Since being thrown together just over six months ago during the murder investigation that had almost cost Phillips her life, she and the outspoken radio – and now TV – host, Marty Michaels, had become friends. Not the type of friend you see every week, but on occasion, often when she was feeling anxious about the events that had almost killed her.
As Phillips prepared his drink, she noted how well Marty looked. He’d lost a tonne of weight since she first met him, and since cutting back on the booze, his skin appeared to glow. He’d even managed to tidy up his trademark dishevelled hair, in part due to his new-found career in front of the camera.
‘You’re looking well, Marty,’ she commented.
‘Thank you. It’s amazing what giving up the early mornings does for your mental and physical health. Now I’m out of it, I can see I was living
on the edge of burnout for almost twenty years.’
Phillips passed him his coffee and headed through to the lounge room, taking a seat on the couch. Marty followed and sat down in the armchair opposite.
‘So, what was all that about then?’ he asked, looking at her curiously.
‘What was what about?’
‘At the front door. You looked like you’d seen a ghost.’
Phillips took a gulp of wine before answering, ‘It’s nothing. Just these Cheadle murders have got me on edge. You know how it is.’
‘Do I?’
‘What’s that supposed to mean?’
‘Do I really have any idea what’s going on in your head, Jane? Does anyone?’
‘I told you. It’s just work stuff. It’s a stressful job. You know that.’
Marty stared at her for a moment without saying anything, which made her feel even more uncomfortable. She knew what he was doing.
‘Cut it out,’ she warned.
‘What?’
‘Trying to read me, assessing my non-verbal cues. I know you too well, Marty. And I know how to do that shit far better than you. It’s my job, after all.’
Marty smiled and raised a hand. ‘Guilty as charged!’
Phillips changed the subject. ‘I saw your new TV show the other day.’
Marty sat forwards in his chair. ‘Really? What did you think?’

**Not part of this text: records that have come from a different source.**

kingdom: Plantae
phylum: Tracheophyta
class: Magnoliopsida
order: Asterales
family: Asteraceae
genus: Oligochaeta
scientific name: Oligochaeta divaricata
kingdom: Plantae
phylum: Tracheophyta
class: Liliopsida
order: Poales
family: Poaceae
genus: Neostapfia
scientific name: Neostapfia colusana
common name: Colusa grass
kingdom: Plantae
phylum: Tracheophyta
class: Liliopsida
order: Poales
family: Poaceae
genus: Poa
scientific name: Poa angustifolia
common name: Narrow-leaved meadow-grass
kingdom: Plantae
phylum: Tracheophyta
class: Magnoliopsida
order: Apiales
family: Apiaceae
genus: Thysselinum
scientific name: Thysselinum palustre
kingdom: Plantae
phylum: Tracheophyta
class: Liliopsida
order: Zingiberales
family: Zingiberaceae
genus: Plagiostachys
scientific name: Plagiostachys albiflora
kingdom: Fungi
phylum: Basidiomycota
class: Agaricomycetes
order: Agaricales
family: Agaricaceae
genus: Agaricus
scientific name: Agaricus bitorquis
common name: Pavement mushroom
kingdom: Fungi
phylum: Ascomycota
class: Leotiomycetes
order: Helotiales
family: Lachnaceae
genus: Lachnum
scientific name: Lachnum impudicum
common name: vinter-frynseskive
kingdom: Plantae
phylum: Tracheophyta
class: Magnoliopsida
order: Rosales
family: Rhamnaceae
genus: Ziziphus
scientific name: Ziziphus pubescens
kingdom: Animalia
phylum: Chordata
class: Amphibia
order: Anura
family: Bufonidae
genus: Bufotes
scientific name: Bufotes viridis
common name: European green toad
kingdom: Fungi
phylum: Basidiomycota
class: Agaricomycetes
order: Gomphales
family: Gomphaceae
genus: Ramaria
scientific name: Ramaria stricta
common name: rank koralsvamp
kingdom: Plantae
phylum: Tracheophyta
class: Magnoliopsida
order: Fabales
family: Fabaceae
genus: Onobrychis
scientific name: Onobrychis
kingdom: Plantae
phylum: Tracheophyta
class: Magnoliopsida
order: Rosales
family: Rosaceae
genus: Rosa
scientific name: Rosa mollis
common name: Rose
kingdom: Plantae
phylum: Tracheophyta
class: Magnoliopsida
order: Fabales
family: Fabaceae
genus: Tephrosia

‘Well, I didn’t actually watch the show, but I did see the advert for it. I’m recording it. How’s the ratings?’
‘Really good. The first couple have gone down very well with both the audiences and guests. The network bosses are talking about commissioning a second series already, which is brilliant.’
‘So you’re well and truly back in the big time, then?’
Marty took a sip from his coffee. ‘Looks that way,’ he said nonchalantly.
‘Good for you.’ Phillips took another swig of wine as a wave of anger washed over her without warning. She fought to keep it under wraps, but try as she might, she couldn’t help thinking how he’d fared far better than she had since their shared ordeal.